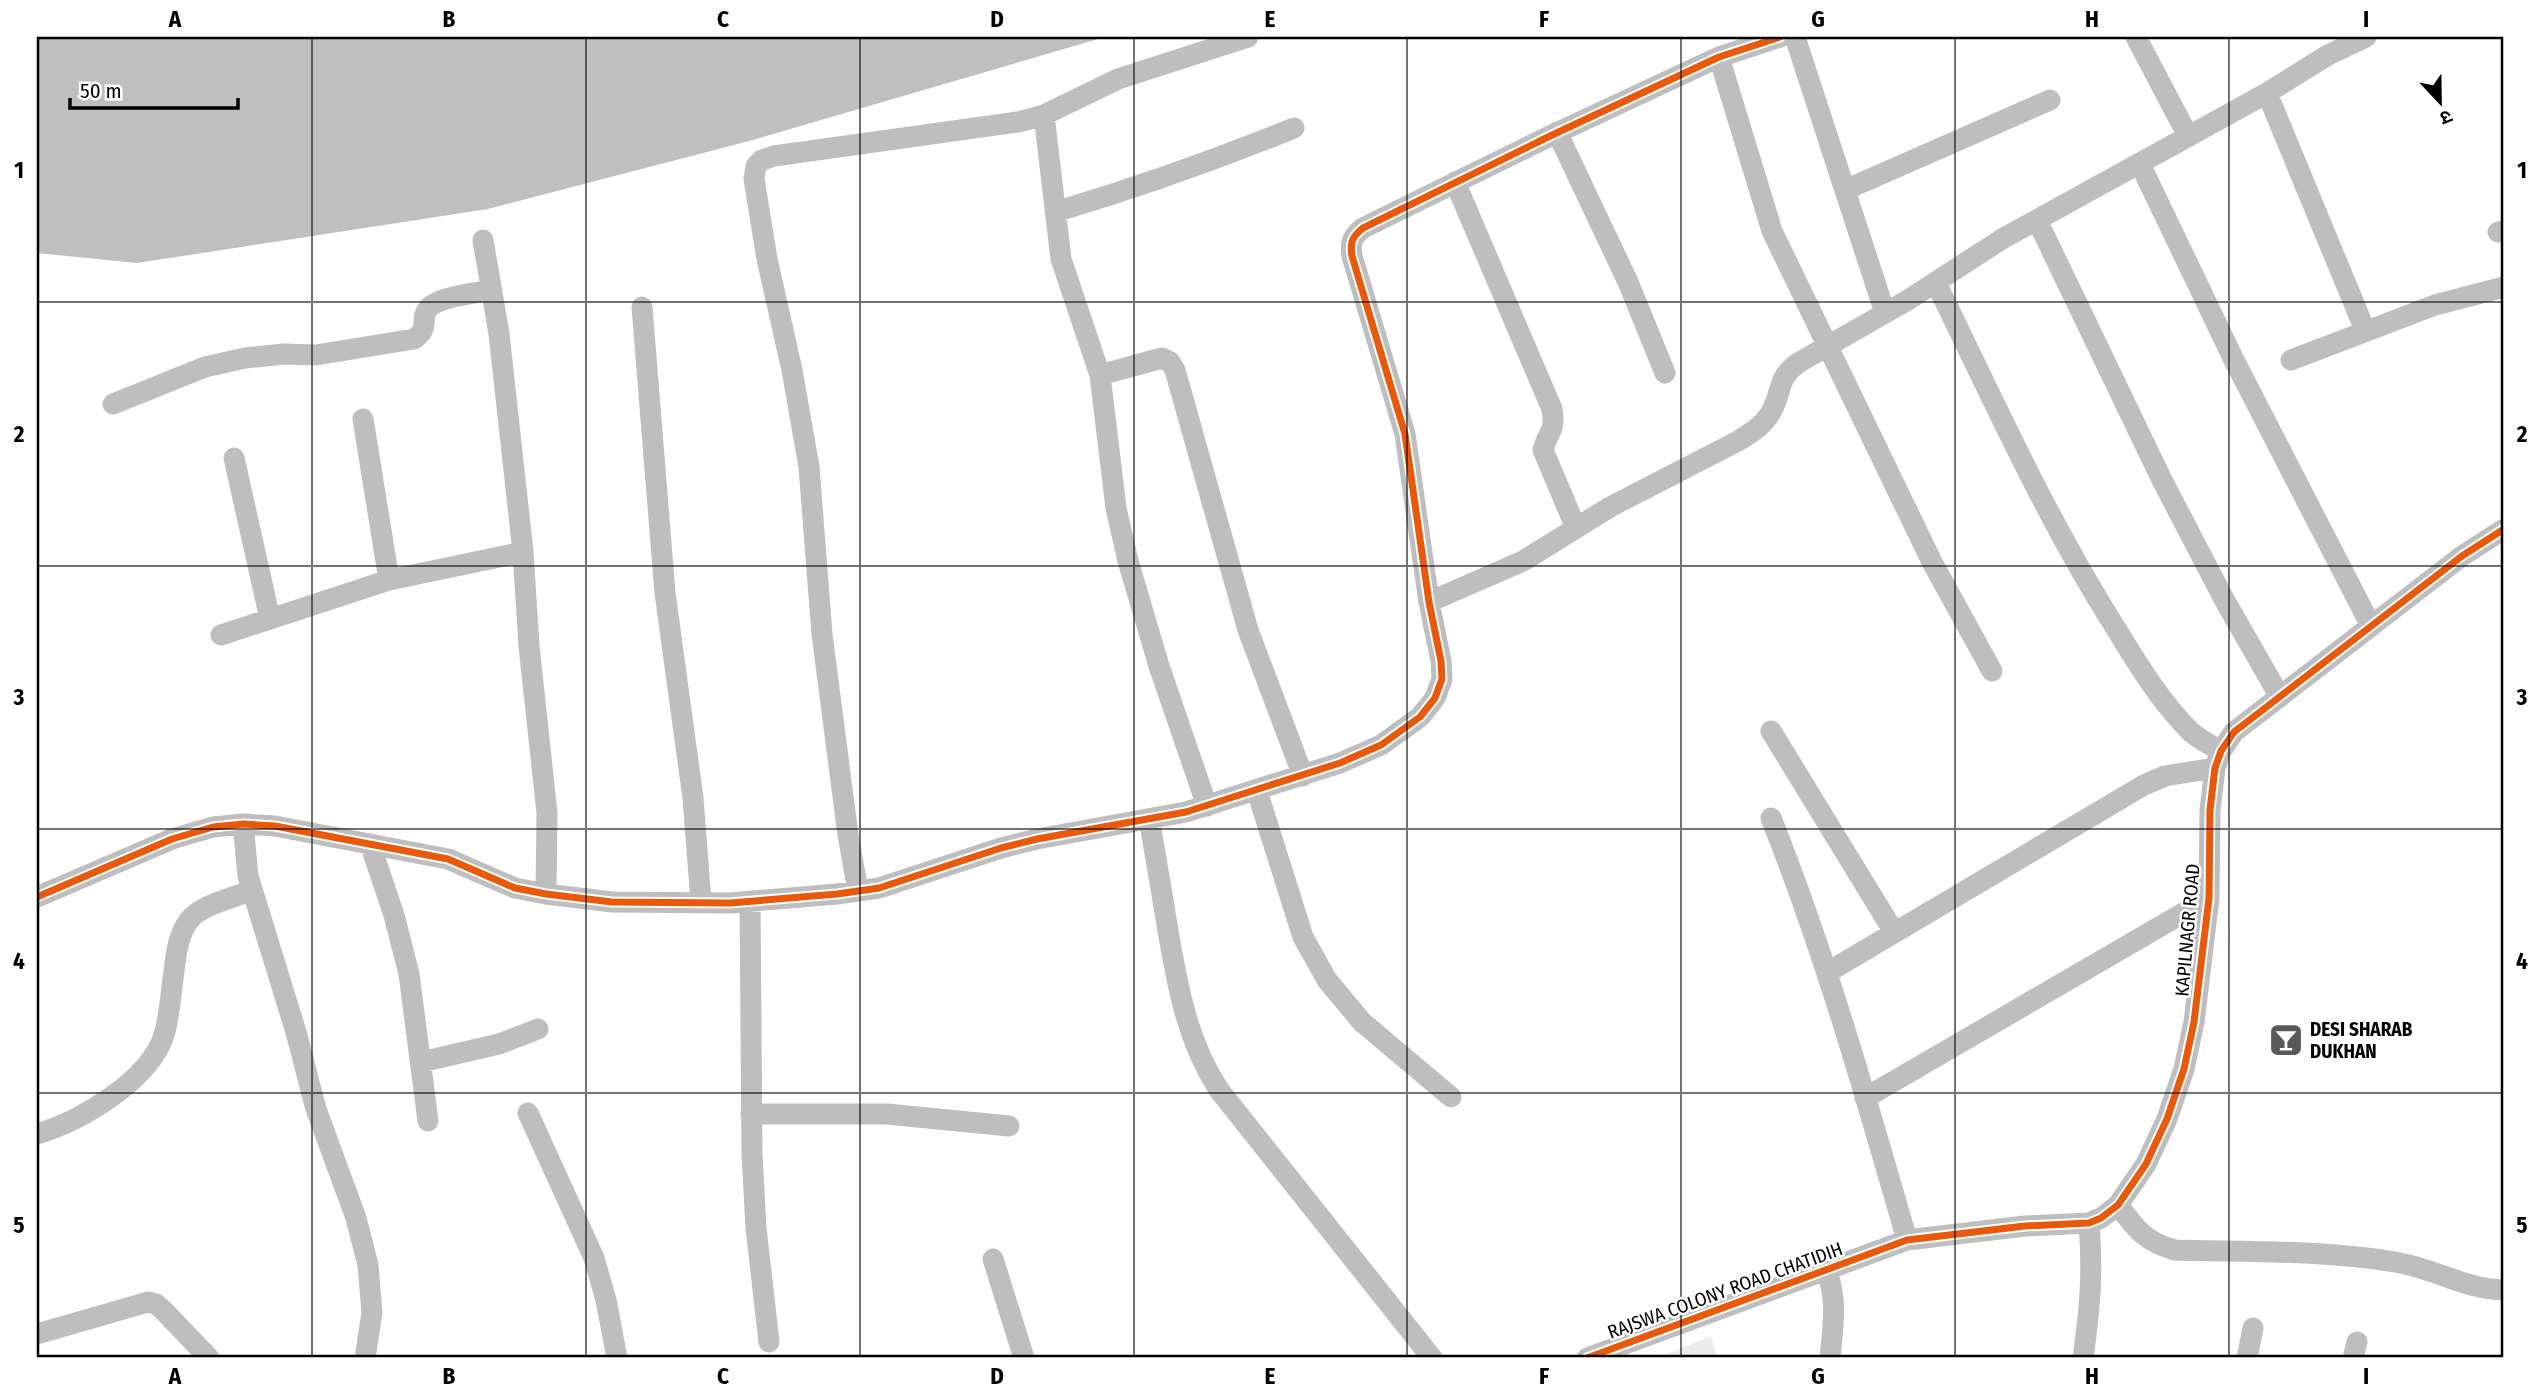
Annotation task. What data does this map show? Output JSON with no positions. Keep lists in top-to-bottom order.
{
  "streets": {
    "street": ["KAPILNAGR ROAD", "RAJSWA COLONY ROAD CHATIDIH"]
  },
  "crossings": [
    ["KAPILNAGR ROAD", "RAJSWA COLONY ROAD CHATIDIH"]
  ],
  "places": {
    "bar": ["DESI SHARAB DUKHAN"]
  },
  "scale_bar": "50 m",
  "north": "bottom",
  "grid": {
    "columns": [
      "A",
      "B",
      "C",
      "D",
      "E",
      "F",
      "G",
      "H",
      "I"
    ],
    "rows": [
      "1",
      "2",
      "3",
      "4",
      "5"
    ]
  }
}
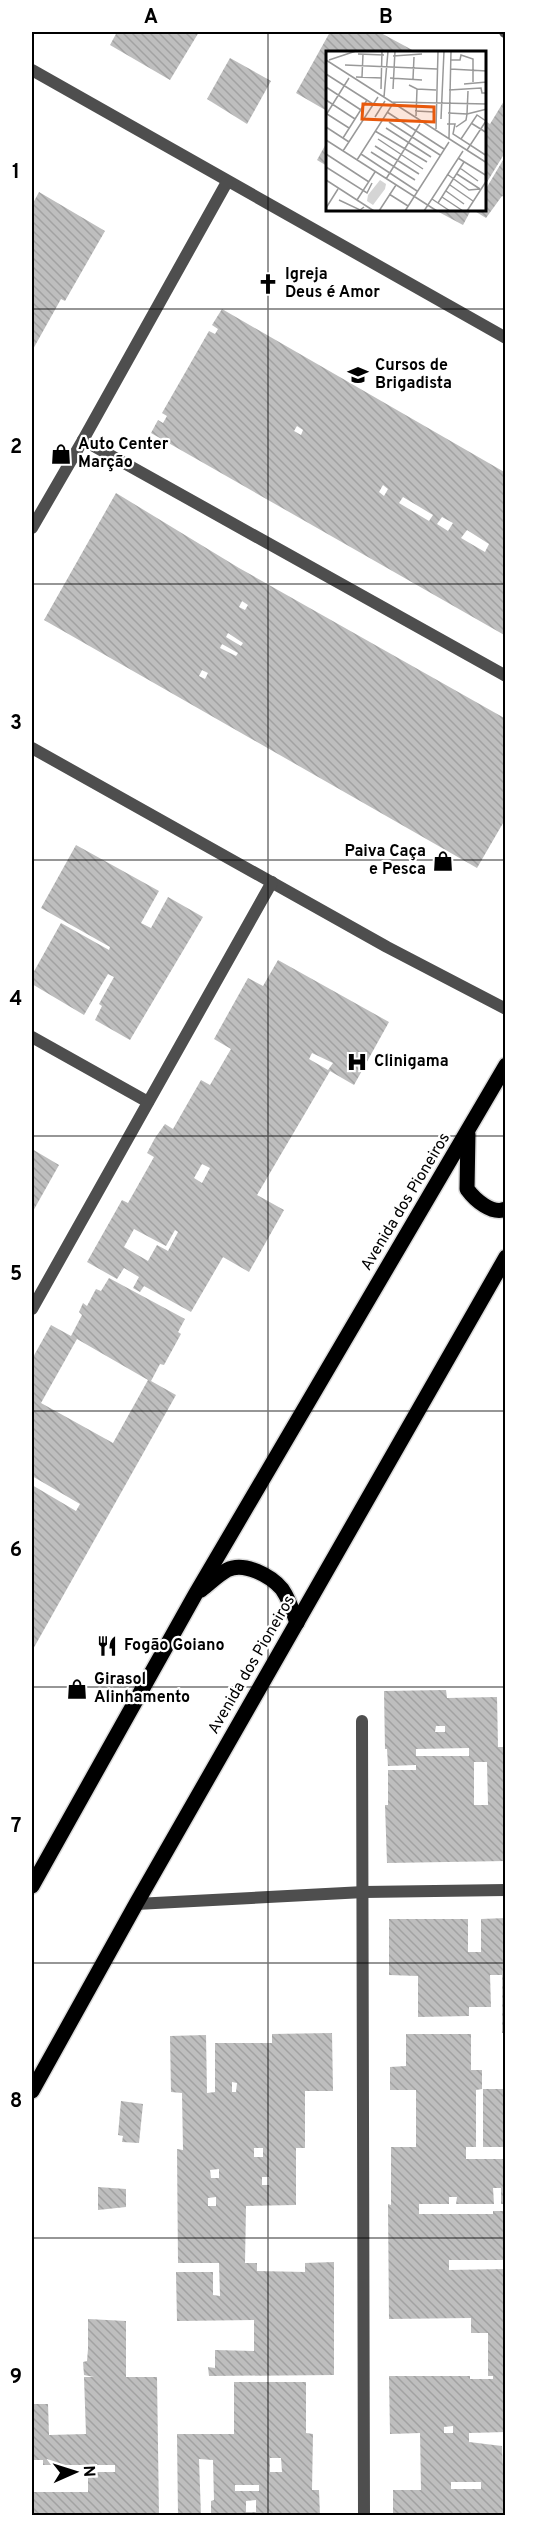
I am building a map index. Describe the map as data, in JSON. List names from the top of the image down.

> **PROBLEM TO SOLVE**
Only the pictures are to be left out; write out all the other data exactly.

> **RESPONSE TO THIS EXERCISE**
Annotation task. What data does this map show? Output JSON with no positions. Keep lists in top-to-bottom order.
{
  "streets": {
    "street": ["KAPILNAGR ROAD", "RAJSWA COLONY ROAD CHATIDIH"]
  },
  "crossings": [
    ["KAPILNAGR ROAD", "RAJSWA COLONY ROAD CHATIDIH"]
  ],
  "places": {
    "bar": ["DESI SHARAB DUKHAN"]
  },
  "scale_bar": "50 m",
  "north": "bottom",
  "grid": {
    "columns": [
      "A",
      "B",
      "C",
      "D",
      "E",
      "F",
      "G",
      "H",
      "I"
    ],
    "rows": [
      "1",
      "2",
      "3",
      "4",
      "5"
    ]
  }
}
I am building a map index. Describe the map as data, in JSON. List names from the top of the image down.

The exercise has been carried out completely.